Tylenol Maker Pleads Guilty to Selling Children's Medicine Contaminated with Metal, Will Pay $25 Million
A Johnson & Johnson subsidiary plead guilty to selling liquid medicine contaminated with metal on Tuesday.
The company has agreed to pay $25 million to settle the case, the U.S. Department of Justice said according to Reuters.
McNeil Consumer Healthcare was the subsidiary that pleaded guilty to one federal criminal charge in the case.
Prosecutors say that McNeil knew about the problem with metal in the children's drugs for more than a year but failed to act quickly to fix the problem. The company acknowledges failing to take quick action, according to the Associated Press.
Back in 2010, the company recalled massive amounts of children's over-the-counter medicines such as Infants' Tylenol and Children's Motrin, both made at the company's Fort Washington, Pennsylvania plant.
Those were not the first recalls. The company began multiple recalls from 2008 to 2010. Hundreds of millions of bottles and packages of brands like Tylenol, Motrin, Rolaids, Benadryl and other products were recalled because of faulty manufacturing. These recalls kept popular medicines like Children's Tylenol off store shelves and hurt Johnson & Johnson's reputation.
Metal particles got into liquid medicines and moldy odors and labeling problems also caused recalls. On the label for Sudafed, the instructions repeated "not" to read: "do not not divide, crush, chew or dissolve the tablet."
The metal particles problem began in 2009 when a consumer reported seeing "black specks" at the bottom of a bottle of Infants' Tylenol. Those specks turned out to be nickel and chromium particles.
By 2010, consumer product sales for Johnson & Johnson in the U.S. had fallen by more than 19 percent, a decrease of more than $900 million.

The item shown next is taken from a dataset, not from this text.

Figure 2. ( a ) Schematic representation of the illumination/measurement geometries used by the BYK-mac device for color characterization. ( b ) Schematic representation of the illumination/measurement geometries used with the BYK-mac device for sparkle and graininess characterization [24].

All of the recalls were a big reason why the company reported back-to-back sales declines in 2009 and 2010 for the first time since World War II.
A McNeil Consumer Healthcare spokeswoman said that the plea agreement "closes a chapter" and the company has been installing better quality and oversight standards throughout the entire business.
More safety measures will be installed before McNeil reopens its Fort Washington plant.